The decision of Dear147 is also illuminating in this respect. In that case, the defendant slashed the victim’s face with a Stanley knife. The victim refused to seek medical treatment and, with the assistance of another man, managed to stem the bleeding. Nevertheless, several days after the attack, the victim was found deceased in his apartment. The immediate cause of death was exsanguination, with the autopsy revealing that a major artery in the victim’s face had been cut. It was accepted that that injury had been inflicted by the defendant. A note was located in the victim’s flat which suggested that he intended suicide. It was, however, not clear whether the victim had intentionally reopened his wounds or if the injury to the artery had inadvertently reopened (for instance, through an accidental bump). The defendant was convicted of the applicant’s murder. Significantly for instant purposes, the Court of Appeal confirmed that even if the victim had reopened his wounds with suicidal intent, ‘the jury were entitled to find that the defendant’s conduct made an operative and significant contribution to the death’.148

Finally, several cases have confirmed that a decision by doctors to withdraw life-sustaining treatment of patients in persistent vegetative states where continued treatment is no longer in their best interests, may be the immediate cause of death but it does not break the chain of causation between the defendant’s acts and the victim’s death.
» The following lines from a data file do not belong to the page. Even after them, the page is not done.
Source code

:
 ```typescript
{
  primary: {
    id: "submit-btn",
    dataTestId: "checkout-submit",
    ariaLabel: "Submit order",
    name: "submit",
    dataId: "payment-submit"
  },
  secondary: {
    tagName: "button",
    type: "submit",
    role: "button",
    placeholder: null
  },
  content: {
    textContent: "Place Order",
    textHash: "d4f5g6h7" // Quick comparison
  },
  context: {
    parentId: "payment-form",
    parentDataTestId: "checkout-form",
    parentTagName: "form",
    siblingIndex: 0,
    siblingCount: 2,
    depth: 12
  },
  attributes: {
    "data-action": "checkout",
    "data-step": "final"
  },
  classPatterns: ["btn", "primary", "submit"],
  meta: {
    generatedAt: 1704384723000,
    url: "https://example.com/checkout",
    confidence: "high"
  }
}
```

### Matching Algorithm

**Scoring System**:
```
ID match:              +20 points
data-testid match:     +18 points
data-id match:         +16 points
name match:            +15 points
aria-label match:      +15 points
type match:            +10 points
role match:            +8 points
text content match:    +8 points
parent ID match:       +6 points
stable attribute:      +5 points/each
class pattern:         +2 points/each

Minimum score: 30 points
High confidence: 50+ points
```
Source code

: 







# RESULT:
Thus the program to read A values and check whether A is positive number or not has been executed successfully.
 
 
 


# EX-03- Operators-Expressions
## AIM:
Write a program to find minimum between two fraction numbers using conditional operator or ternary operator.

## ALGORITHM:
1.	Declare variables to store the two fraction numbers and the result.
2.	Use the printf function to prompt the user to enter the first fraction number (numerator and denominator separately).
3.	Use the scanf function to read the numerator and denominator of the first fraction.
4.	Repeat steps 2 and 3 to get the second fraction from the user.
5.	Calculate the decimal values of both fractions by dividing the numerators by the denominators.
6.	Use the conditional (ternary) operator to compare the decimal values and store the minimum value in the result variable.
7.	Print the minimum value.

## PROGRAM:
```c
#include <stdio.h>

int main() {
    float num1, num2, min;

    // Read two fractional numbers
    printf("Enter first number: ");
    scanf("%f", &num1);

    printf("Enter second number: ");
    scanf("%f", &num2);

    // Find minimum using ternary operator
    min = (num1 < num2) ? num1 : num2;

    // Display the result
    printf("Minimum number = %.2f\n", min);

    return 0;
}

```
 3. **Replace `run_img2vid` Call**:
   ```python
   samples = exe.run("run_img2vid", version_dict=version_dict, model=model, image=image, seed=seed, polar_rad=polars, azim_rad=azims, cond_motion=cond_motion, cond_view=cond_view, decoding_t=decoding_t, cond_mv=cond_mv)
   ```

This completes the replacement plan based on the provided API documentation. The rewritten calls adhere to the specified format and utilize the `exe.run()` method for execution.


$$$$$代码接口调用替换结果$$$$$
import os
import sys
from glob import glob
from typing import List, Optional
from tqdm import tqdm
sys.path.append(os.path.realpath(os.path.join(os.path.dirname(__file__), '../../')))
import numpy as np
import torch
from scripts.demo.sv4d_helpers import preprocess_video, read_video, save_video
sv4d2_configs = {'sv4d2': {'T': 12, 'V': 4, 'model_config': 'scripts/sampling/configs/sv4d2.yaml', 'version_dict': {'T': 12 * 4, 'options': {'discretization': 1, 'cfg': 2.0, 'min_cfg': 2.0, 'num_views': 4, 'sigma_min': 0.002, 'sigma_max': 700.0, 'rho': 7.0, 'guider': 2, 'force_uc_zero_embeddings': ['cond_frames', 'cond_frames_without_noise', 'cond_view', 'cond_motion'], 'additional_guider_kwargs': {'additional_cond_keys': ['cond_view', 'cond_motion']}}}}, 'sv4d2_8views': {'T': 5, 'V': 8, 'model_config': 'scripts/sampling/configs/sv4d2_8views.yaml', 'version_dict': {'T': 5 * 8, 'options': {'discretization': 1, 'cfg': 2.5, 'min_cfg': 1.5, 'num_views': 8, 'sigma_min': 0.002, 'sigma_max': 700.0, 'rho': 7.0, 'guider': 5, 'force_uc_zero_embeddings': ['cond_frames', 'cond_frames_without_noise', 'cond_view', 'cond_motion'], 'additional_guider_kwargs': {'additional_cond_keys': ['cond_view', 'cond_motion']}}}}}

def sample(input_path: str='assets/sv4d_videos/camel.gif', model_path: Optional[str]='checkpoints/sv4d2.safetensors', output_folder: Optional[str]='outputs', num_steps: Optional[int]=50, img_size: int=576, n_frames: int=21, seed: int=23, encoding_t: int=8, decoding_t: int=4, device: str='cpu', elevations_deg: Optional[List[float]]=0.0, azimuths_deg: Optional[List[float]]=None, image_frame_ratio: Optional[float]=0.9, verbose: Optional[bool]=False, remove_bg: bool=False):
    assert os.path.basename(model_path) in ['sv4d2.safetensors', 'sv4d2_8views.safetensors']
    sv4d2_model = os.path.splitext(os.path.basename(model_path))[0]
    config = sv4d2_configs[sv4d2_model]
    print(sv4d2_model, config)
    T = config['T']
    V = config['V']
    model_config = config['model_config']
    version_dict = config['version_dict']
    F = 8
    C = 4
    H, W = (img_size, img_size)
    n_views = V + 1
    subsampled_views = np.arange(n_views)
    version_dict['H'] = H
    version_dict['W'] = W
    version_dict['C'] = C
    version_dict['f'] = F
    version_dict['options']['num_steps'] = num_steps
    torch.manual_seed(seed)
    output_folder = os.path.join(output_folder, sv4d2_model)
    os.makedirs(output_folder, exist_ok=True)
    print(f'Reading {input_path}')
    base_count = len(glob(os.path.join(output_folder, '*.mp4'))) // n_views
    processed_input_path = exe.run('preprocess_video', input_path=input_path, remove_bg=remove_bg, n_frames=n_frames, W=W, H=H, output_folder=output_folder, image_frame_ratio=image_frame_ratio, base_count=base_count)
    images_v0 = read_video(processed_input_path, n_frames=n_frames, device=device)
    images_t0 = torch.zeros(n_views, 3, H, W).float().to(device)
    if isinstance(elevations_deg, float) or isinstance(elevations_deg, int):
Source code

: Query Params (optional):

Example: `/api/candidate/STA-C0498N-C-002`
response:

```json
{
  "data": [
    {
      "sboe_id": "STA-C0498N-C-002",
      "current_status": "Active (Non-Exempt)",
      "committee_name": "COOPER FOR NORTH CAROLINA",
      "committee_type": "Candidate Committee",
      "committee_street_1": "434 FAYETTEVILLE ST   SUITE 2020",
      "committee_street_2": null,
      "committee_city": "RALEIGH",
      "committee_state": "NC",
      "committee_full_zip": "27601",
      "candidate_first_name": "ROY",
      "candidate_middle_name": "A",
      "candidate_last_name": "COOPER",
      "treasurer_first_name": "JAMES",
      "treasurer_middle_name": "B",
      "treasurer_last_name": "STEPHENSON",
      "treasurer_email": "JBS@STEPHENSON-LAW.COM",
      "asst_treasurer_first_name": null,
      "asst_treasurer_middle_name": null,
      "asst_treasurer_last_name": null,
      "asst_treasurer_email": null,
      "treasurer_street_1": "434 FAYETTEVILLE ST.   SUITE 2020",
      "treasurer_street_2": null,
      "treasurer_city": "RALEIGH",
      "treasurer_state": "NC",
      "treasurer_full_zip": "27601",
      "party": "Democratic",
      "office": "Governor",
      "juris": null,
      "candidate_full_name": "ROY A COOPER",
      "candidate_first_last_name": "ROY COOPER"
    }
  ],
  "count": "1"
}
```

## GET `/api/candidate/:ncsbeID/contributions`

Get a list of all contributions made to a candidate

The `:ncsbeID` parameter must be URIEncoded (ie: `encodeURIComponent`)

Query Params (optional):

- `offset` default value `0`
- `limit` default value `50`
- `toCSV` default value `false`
In such cases, the defendant’s unlawful conduct remains a substantial and operating cause at the time of the patient’s death.149 It is only when it can properly be said that the defendant’s conduct is ‘merely the setting in which another cause operates’ that the chain of causation may be said to have been broken (for instance, in the case of grossly negligent medical treatment).150

Based on the preceding, it is apparent that causation in the criminal law context is a fact-based assessment, which can go beyond a ‘but for’ examination of the defendant’s unlawful conduct to consider whether it was an operating and substantial cause of the relevant harm. There is, then, considerable overlap between the approaches to causation taken in coronial and criminal proceedings. The key points to take from the discussion of the principles governing causation in criminal proceedings for the instant inquiry are:

  • • While the starting point is the but for test, the defendant’s conduct need not be the sole cause of the relevant harm;
  • • If the defendant’s conduct was an ‘operating’ and ‘substantial’ cause of the harm, it will satisfy the actus reus element of the offence;
  • • To be a ‘substantial’ cause, the conduct must ‘play more than a minimal part’ in the relevant harm.151 To be an ‘operating’ cause, the chain of causation between the defendant’s conduct and the harm must not have been broken by a novus actus interveniens',
  • • A victim’s decision to bring about their death by suicide may not constitute a novus actus interveniens if the evidence is sufficient to demonstrate that the victim’s suicide was a reasonably foreseeable consequence of the defendant’s conduct.


The preceding sections have traced the origins and development of the common law definition of suicide for the purposes of ascertaining the meaning of the term as it is used in the Suicide Act 1961. That examination has revealed that ‘suicide’ has a common law meaning which comprises two central elements: (1) the doing of an act; (2) for the purposes (and with the intention) of bringing about one’s death. Given the longstanding interrelationship between the coro-nial and criminal jurisdictions, jurisprudence from each has been examined in order to distil the nature and scope of those two elements. That examination has resulted in the crystallisation of two principles central to the content and scope of the definition of suicide for the purposes of the Suicide Act 1961. Those principles can be summarised as follows:

  • 1 Intention: only direct intention will satisfy the mens rea of suicide. Where the patient acts for the purpose of bringing about their death, that will be evidence of intention.
  • 2 Causation: the patient’s act need not be the sole cause of their death. Provided it is an ‘operating’ and ‘substantial’ cause, that will satisfy the causation requirement.